I wrote about the design in a previous post. Since then, two pieces were missing: the Observe skill, which automates behavioral evidence collection at conversation end, and the session counter hook, which gives periodic reviews a mechanical trigger instead of relying on the AI to remember. Both now ship. All ten components are live.

The difference from Cog isn’t sophistication — it’s posture. Cog asks “where does this memory go?” Epistemic Memory asks “how confident should I be, and what would change my mind?” Cog is a filing cabinet. This is a belief revision system that happens to use files.

The difference from Hindsight and Kumiho is scope. Those are infrastructure for memory-augmented agents at scale.
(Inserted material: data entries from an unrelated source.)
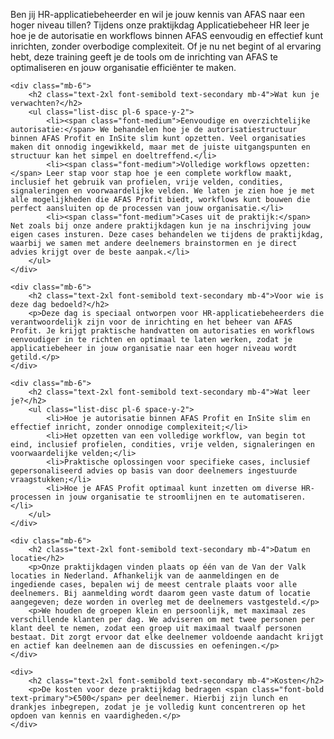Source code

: <div class="p-4">
    <p class="mb-4">Ben jij HR-applicatiebeheerder en wil je jouw kennis van AFAS naar een hoger niveau tillen? Tijdens onze praktijkdag Applicatiebeheer HR leer je hoe je de autorisatie en workflows binnen AFAS eenvoudig en effectief kunt inrichten, zonder overbodige complexiteit. Of je nu net begint of al ervaring hebt, deze training geeft je de tools om de inrichting van AFAS te optimaliseren en jouw organisatie efficiënter te maken.</p>

    <div class="mb-6">
        <h2 class="text-2xl font-semibold text-secondary mb-4">Wat kun je verwachten?</h2>
        <ul class="list-disc pl-6 space-y-2">
            <li><span class="font-medium">Eenvoudige en overzichtelijke autorisatie:</span> We behandelen hoe je de autorisatiestructuur binnen AFAS Profit en InSite slim kunt opzetten. Veel organisaties maken dit onnodig ingewikkeld, maar met de juiste uitgangspunten en structuur kan het simpel en doeltreffend.</li>
            <li><span class="font-medium">Volledige workflows opzetten:</span> Leer stap voor stap hoe je een complete workflow maakt, inclusief het gebruik van profielen, vrije velden, condities, signaleringen en voorwaardelijke velden. We laten je zien hoe je met alle mogelijkheden die AFAS Profit biedt, workflows kunt bouwen die perfect aansluiten op de processen van jouw organisatie.</li>
            <li><span class="font-medium">Cases uit de praktijk:</span> Net zoals bij onze andere praktijkdagen kun je na inschrijving jouw eigen cases insturen. Deze cases behandelen we tijdens de praktijkdag, waarbij we samen met andere deelnemers brainstormen en je direct advies krijgt over de beste aanpak.</li>
        </ul>
    </div>

    <div class="mb-6">
        <h2 class="text-2xl font-semibold text-secondary mb-4">Voor wie is deze dag bedoeld?</h2>
        <p>Deze dag is speciaal ontworpen voor HR-applicatiebeheerders die verantwoordelijk zijn voor de inrichting en het beheer van AFAS Profit. Je krijgt praktische handvatten om autorisaties en workflows eenvoudiger in te richten en optimaal te laten werken, zodat je applicatiebeheer in jouw organisatie naar een hoger niveau wordt getild.</p>
    </div>

    <div class="mb-6">
        <h2 class="text-2xl font-semibold text-secondary mb-4">Wat leer je?</h2>
        <ul class="list-disc pl-6 space-y-2">
            <li>Hoe je autorisatie binnen AFAS Profit en InSite slim en effectief inricht, zonder onnodige complexiteit;</li>
            <li>Het opzetten van een volledige workflow, van begin tot eind, inclusief profielen, condities, vrije velden, signaleringen en voorwaardelijke velden;</li>
            <li>Praktische oplossingen voor specifieke cases, inclusief gepersonaliseerd advies op basis van door deelnemers ingestuurde vraagstukken;</li>
            <li>Hoe je AFAS Profit optimaal kunt inzetten om diverse HR-processen in jouw organisatie te stroomlijnen en te automatiseren.</li>
        </ul>
    </div>

    <div class="mb-6">
        <h2 class="text-2xl font-semibold text-secondary mb-4">Datum en locatie</h2>
        <p>Onze praktijkdagen vinden plaats op één van de Van der Valk locaties in Nederland. Afhankelijk van de aanmeldingen en de ingediende cases, bepalen wij de meest centrale plaats voor alle deelnemers. Bij aanmelding wordt daarom geen vaste datum of locatie aangegeven; deze worden in overleg met de deelnemers vastgesteld.</p>
        <p>We houden de groepen klein en persoonlijk, met maximaal zes verschillende klanten per dag. We adviseren om met twee personen per klant deel te nemen, zodat een groep uit maximaal twaalf personen bestaat. Dit zorgt ervoor dat elke deelnemer voldoende aandacht krijgt en actief kan deelnemen aan de discussies en oefeningen.</p>
    </div>

    <div>
        <h2 class="text-2xl font-semibold text-secondary mb-4">Kosten</h2>
        <p>De kosten voor deze praktijkdag bedragen <span class="font-bold text-primary">€500</span> per deelnemer. Hierbij zijn lunch en drankjes inbegrepen, zodat je je volledig kunt concentreren op het opdoen van kennis en vaardigheden.</p>
    </div>
</div>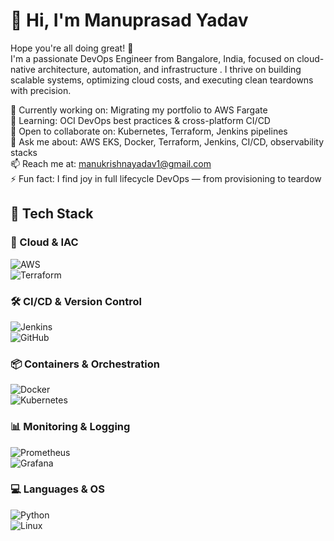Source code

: # 👋 Hi, I'm Manuprasad Yadav 

Hope you're all doing great! 🙌  
I'm a passionate DevOps Engineer from Bangalore, India, focused on cloud-native architecture, automation, and infrastructure . I thrive on building scalable systems, optimizing cloud costs, and executing clean teardowns with precision.

🔭 Currently working on: Migrating my portfolio to AWS Fargate  
🌱 Learning: OCI DevOps best practices & cross-platform CI/CD  
👯 Open to collaborate on: Kubernetes, Terraform, Jenkins pipelines  
💬 Ask me about: AWS EKS, Docker, Terraform, Jenkins, CI/CD, observability stacks  
📫 Reach me at: manukrishnayadav1@gmail.com  
⚡ Fun fact: I find joy in full lifecycle DevOps — from provisioning to teardow

## 🧰 Tech Stack

### 🚀 Cloud & IAC  
![AWS](https://img.shields.io/badge/AWS-232F3E?style=for-the-badge&logo=amazonaws&logoColor=white)  
![Terraform](https://img.shields.io/badge/Terraform-7B42BC?style=for-the-badge&logo=terraform&logoColor=white)

### 🛠️ CI/CD & Version Control  
![Jenkins](https://img.shields.io/badge/Jenkins-D24939?style=for-the-badge&logo=jenkins&logoColor=white)  
![GitHub](https://img.shields.io/badge/GitHub-181717?style=for-the-badge&logo=github&logoColor=white)

### 📦 Containers & Orchestration  
![Docker](https://img.shields.io/badge/Docker-2496ED?style=for-the-badge&logo=docker&logoColor=white)  
![Kubernetes](https://img.shields.io/badge/Kubernetes-326CE5?style=for-the-badge&logo=kubernetes&logoColor=white)

### 📊 Monitoring & Logging  
![Prometheus](https://img.shields.io/badge/Prometheus-E6522C?style=for-the-badge&logo=prometheus&logoColor=white)  
![Grafana](https://img.shields.io/badge/Grafana-F46800?style=for-the-badge&logo=grafana&logoColor=white)

### 💻 Languages & OS  
![Python](https://img.shields.io/badge/Python-3776AB?style=for-the-badge&logo=python&logoColor=white)  
![Linux](https://img.shields.io/badge/Linux-FCC624?style=for-the-badge&logo=linux&logoColor=black)


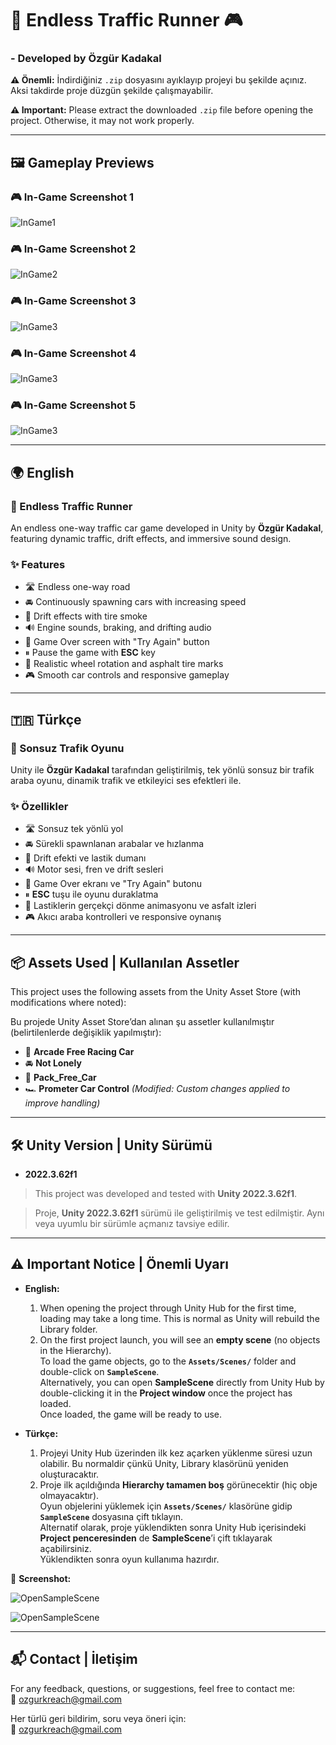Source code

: # 🚗 Endless Traffic Runner 🎮

### - Developed by Özgür Kadakal

**⚠️ Önemli:** İndirdiğiniz `.zip` dosyasını ayıklayıp projeyi bu şekilde açınız. Aksi takdirde proje düzgün şekilde çalışmayabilir.  

**⚠️ Important:** Please extract the downloaded `.zip` file before opening the project. Otherwise, it may not work properly.  

---

## 🖼️ Gameplay Previews

### 🎮 In-Game Screenshot 1
![InGame1](ScreenShots/car.png)

### 🎮 In-Game Screenshot 2
![InGame2](ScreenShots/cardrift.png)

### 🎮 In-Game Screenshot 3
![InGame3](ScreenShots/1.png)

### 🎮 In-Game Screenshot 4
![InGame3](ScreenShots/2.png)

### 🎮 In-Game Screenshot 5
![InGame3](ScreenShots/3.png)

---

## 🌍 English

### 🚗 Endless Traffic Runner
An endless one-way traffic car game developed in Unity by **Özgür Kadakal**, featuring dynamic traffic, drift effects, and immersive sound design.  

### ✨ Features
- 🛣 Endless one-way road  
- 🚘 Continuously spawning cars with increasing speed  
- 💨 Drift effects with tire smoke  
- 🔊 Engine sounds, braking, and drifting audio  
- 🏁 Game Over screen with "Try Again" button  
- ⏸ Pause the game with **ESC** key  
- 🛞 Realistic wheel rotation and asphalt tire marks  
- 🎮 Smooth car controls and responsive gameplay  

---

## 🇹🇷 Türkçe

### 🚗 Sonsuz Trafik Oyunu
Unity ile **Özgür Kadakal** tarafından geliştirilmiş, tek yönlü sonsuz bir trafik araba oyunu, dinamik trafik ve etkileyici ses efektleri ile.  

### ✨ Özellikler
- 🛣 Sonsuz tek yönlü yol  
- 🚘 Sürekli spawnlanan arabalar ve hızlanma  
- 💨 Drift efekti ve lastik dumanı  
- 🔊 Motor sesi, fren ve drift sesleri  
- 🏁 Game Over ekranı ve "Try Again" butonu  
- ⏸ **ESC** tuşu ile oyunu duraklatma  
- 🛞 Lastiklerin gerçekçi dönme animasyonu ve asfalt izleri  
- 🎮 Akıcı araba kontrolleri ve responsive oynanış  

---

## 📦 Assets Used | Kullanılan Assetler  

This project uses the following assets from the Unity Asset Store (with modifications where noted):  

Bu projede Unity Asset Store’dan alınan şu assetler kullanılmıştır (belirtilenlerde değişiklik yapılmıştır):  

- 🚗 **Arcade Free Racing Car**  
- 🚘 **Not Lonely**  
- 🚙 **Pack_Free_Car**  
- 🏎 **Prometer Car Control** *(Modified: Custom changes applied to improve handling)*

---

## 🛠 Unity Version | Unity Sürümü

- **2022.3.62f1**  
> This project was developed and tested with **Unity 2022.3.62f1**.

> Proje, **Unity 2022.3.62f1** sürümü ile geliştirilmiş ve test edilmiştir. Aynı veya uyumlu bir sürümle açmanız tavsiye edilir.

---

## ⚠️ Important Notice | Önemli Uyarı

- **English:**  
  1. When opening the project through Unity Hub for the first time, loading may take a long time. This is normal as Unity will rebuild the Library folder.  
  2. On the first project launch, you will see an **empty scene** (no objects in the Hierarchy).  
     To load the game objects, go to the **`Assets/Scenes/`** folder and double-click on **`SampleScene`**.  
     Alternatively, you can open **SampleScene** directly from Unity Hub by double-clicking it in the **Project window** once the project has loaded.  
     Once loaded, the game will be ready to use.

- **Türkçe:**  
  1. Projeyi Unity Hub üzerinden ilk kez açarken yüklenme süresi uzun olabilir. Bu normaldir çünkü Unity, Library klasörünü yeniden oluşturacaktır.  
  2. Proje ilk açıldığında **Hierarchy tamamen boş** görünecektir (hiç obje olmayacaktır).  
     Oyun objelerini yüklemek için **`Assets/Scenes/`** klasörüne gidip **`SampleScene`** dosyasına çift tıklayın.  
     Alternatif olarak, proje yüklendikten sonra Unity Hub içerisindeki **Project penceresinden** de **SampleScene**’i çift tıklayarak açabilirsiniz.  
     Yüklendikten sonra oyun kullanıma hazırdır.

📸 **Screenshot:**  

![OpenSampleScene](ScreenShots/4.png)

![OpenSampleScene](ScreenShots/5.png)

---

## 📬 Contact | İletişim

For any feedback, questions, or suggestions, feel free to contact me:  
📧 ozgurkreach@gmail.com

Her türlü geri bildirim, soru veya öneri için:  
📧 ozgurkreach@gmail.com  
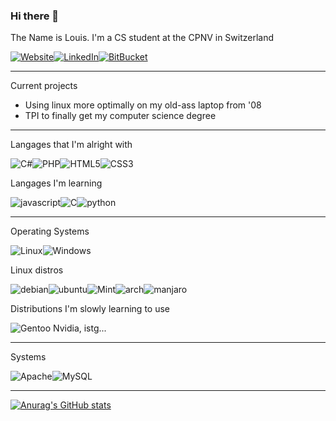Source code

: ### Hi there 👋  
The Name is Louis. I'm a CS student at the CPNV in Switzerland

[<img alt="Website" src="https://img.shields.io/badge/Website-black.svg?&style=for-the-badge&logo=github&logoColor=white"/>](https://louisrichard.github.io/)[<img alt="LinkedIn" src="https://img.shields.io/badge/LinkedIn-blue.svg?style=for-the-badge&logo=linkedin&logoColor=white"/>](https://www.linkedin.com/in/louis-richard-8079b21a3)[<img alt="BitBucket" src="https://img.shields.io/badge/Bitbucket-darkblue.svg?style=for-the-badge&logo=bitbucket&logoColor=white"/>](https://bitbucket.org/LouisRichard/)

****

Current projects

* Using linux more optimally on my old-ass laptop from '08
* TPI to finally get my computer science degree 

****
Langages that I'm alright with 

<img alt="C#" src="https://img.shields.io/badge/c%23%20-%23239120.svg?&style=for-the-badge&logo=c-sharp&logoColor=white"/><img alt="PHP" src="https://img.shields.io/badge/php-%23777BB4.svg?&style=for-the-badge&logo=php&logoColor=white"/><img alt="HTML5" src="https://img.shields.io/badge/html5%20-%23E34F26.svg?&style=for-the-badge&logo=html5&logoColor=white"/><img alt="CSS3" src="https://img.shields.io/badge/css3%20-%231572B6.svg?&style=for-the-badge&logo=css3&logoColor=white"/>

Langages I'm learning  

<img alt="javascript" src="https://img.shields.io/badge/javascript-yellow.svg?&style=for-the-badge&logo=javascript&logoColor=white"/><img alt="C" src="https://img.shields.io/badge/C-green.svg?&style=for-the-badge&logo=C&logoColor=white"/><img alt="python" src="https://img.shields.io/badge/python-blue.svg?&style=for-the-badge&logo=python&logoColor=white"/>
****
Operating Systems  

<img alt="Linux" src="https://img.shields.io/badge/Linux-black.svg?&style=for-the-badge&logo=linux&logoColor=white"/><img alt="Windows" src="https://img.shields.io/badge/Windows-blue.svg?&style=for-the-badge&logo=windows&logoColor=white"/>

Linux distros  

<img alt="debian" src="https://img.shields.io/badge/Debian-darkred.svg?&style=for-the-badge&logo=debian&logoColor=white"/><img alt="ubuntu" src="https://img.shields.io/badge/Ubuntu-orange.svg?&style=for-the-badge&logo=ubuntu&logoColor=white"/><img alt="Mint" src="https://img.shields.io/badge/Mint-green.svg?&style=for-the-badge&logo=linux-mint&logoColor=white"/><img alt="arch" src="https://img.shields.io/badge/Arch-blue.svg?&style=for-the-badge&logo=Arch-linux&logoColor=white"/><img alt="manjaro" src="https://img.shields.io/badge/Manjaro-green.svg?&style=for-the-badge&logo=manjaro&logoColor=white"/>

Distributions I'm slowly learning to use  

<img alt="Gentoo" src="https://img.shields.io/badge/Gentoo-purple.svg?&style=for-the-badge&logo=gentoo&logoColor=white"/> Nvidia, istg...
****
Systems  

<img alt="Apache" src="https://img.shields.io/badge/Apache-darkred.svg?&style=for-the-badge&logo=apache&logoColor=white"/><img alt="MySQL" src="https://img.shields.io/badge/MySQL-darkblue.svg?&style=for-the-badge&logo=mysql&logoColor=white"/>

****

[![Anurag's GitHub stats](https://github-readme-stats.vercel.app/api?username=LouisRichard&show_icons=true&theme=radical)](https://github.com/anuraghazra/github-readme-stats)
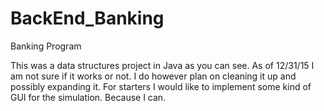 BackEnd_Banking
=============================

Banking Program

This was a data structures project in Java as you can see. As of 12/31/15 I am not sure if it works or not. I do however plan on cleaning it up and possibly expanding it. For starters I would like to implement some kind of GUI for the simulation. Because I can.

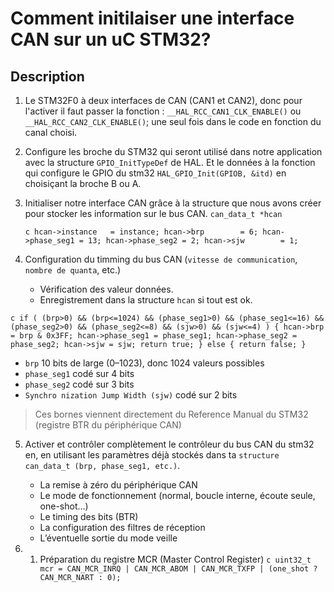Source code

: # Comment initilaiser une interface CAN sur un uC STM32?

## Description

1. Le STM32F0 à deux interfaces de CAN (CAN1 et CAN2), donc pour l'activer il faut passer la fonction : 
`__HAL_RCC_CAN1_CLK_ENABLE()` ou `__HAL_RCC_CAN2_CLK_ENABLE()`; une seul fois dans le code en fonction du canal choisi.
2. Configure les broche du STM32 qui seront utilisé dans notre application avec la structure `GPIO_InitTypeDef` de HAL. Et le données à la fonction qui configure le GPIO du stm32 `HAL_GPIO_Init(GPIOB, &itd)` en choisiçant la broche B ou A.
3. Initialiser notre interface CAN grâce à la structure que nous avons créer pour stocker les information sur le bus CAN.
`can_data_t *hcan`
  
   ``c
    hcan->instance   = instance;
	hcan->brp        = 6;
	hcan->phase_seg1 = 13;
	hcan->phase_seg2 = 2;
	hcan->sjw        = 1;
    ``

4. Configuration du timming du bus CAN (`vitesse de communication`, `nombre de quanta`, etc.)
    - Vérification des  valeur données.
    - Enregistrement dans la structure `hcan` si tout est ok.

``c
if ( (brp>0) && (brp<=1024)
	  && (phase_seg1>0) && (phase_seg1<=16)
	  && (phase_seg2>0) && (phase_seg2<=8)
	  && (sjw>0) && (sjw<=4)
	) {
		hcan->brp = brp & 0x3FF;
		hcan->phase_seg1 = phase_seg1;
		hcan->phase_seg2 = phase_seg2;
		hcan->sjw = sjw;
		return true;
	} else {
		return false;
}
``
* `brp` 10 bits de large (0–1023), donc 1024 valeurs possibles
* `phase_seg1` codé sur 4 bits
* `phase_seg2` codé sur 3 bits
* `Synchro nization Jump Width (sjw)` codé sur 2 bits

> Ces bornes viennent directement du Reference Manual du STM32 (registre BTR du périphérique CAN)

5. Activer et contrôler complètement le contrôleur du bus CAN du stm32 en, en utilisant les paramètres déjà stockés dans ta `structure can_data_t (brp, phase_seg1, etc.)`.
    - La remise à zéro du périphérique CAN
    - Le mode de fonctionnement (normal, boucle interne, écoute seule, one-shot…)
    - Le timing des bits (BTR)
    - La configuration des filtres de réception
    - L’éventuelle sortie du mode veille

5. 1. Préparation du registre MCR (Master Control Register)
``c
uint32_t mcr = CAN_MCR_INRQ
             | CAN_MCR_ABOM
             | CAN_MCR_TXFP
             | (one_shot ? CAN_MCR_NART : 0);
``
This is a protocol for one person working with one AI, adopted in five minutes by copying files.


What’s still missing

The decay rates — two-year half-life for stable traits, five months for durable, six weeks for situational — are starting guesses, not calibrated values.

There’s no ground truth for belief accuracy. The periodic review asks the user directly, but that depends on the user’s self-knowledge — which has its own blind spots.

The entire protocol depends on the LLM following complex instructions reliably. LLMs don’t. The session counter mechanizes one enforcement point. The Observe skill mechanizes another. The rest runs on instruction-following that isn’t guaranteed.

And the term itself — “epistemic memory” — has near-zero adoption in AI agent discourse. The concepts are arriving under different names: epistemic clarity, epistemic governance. Whether this language sticks is an open question.


Where this is heading

The convergence is real. Four months ago, no one was talking about confidence-weighted beliefs for AI agents. Now there are three independent implementations, a survey paper, and a growing practitioner community that knows append-only memory isn’t enough. 337 stars for a well-organized filing cabinet tells you the appetite is there.

The next step is empirical. Run the protocol for N sessions with adversarial inputs — introduce contradictory behavior, test whether the system flags it, measure how many sessions until confidence adjusts. Compare against a flat baseline. The formal frameworks exist. The implementations exist. What’s missing is evidence that confidence-weighted memory outperforms the alternative in practice, not just in theory.

I think it does. But “I think” is a 0.6, not a 0.9. The protocol’s own epistemology demands I say so.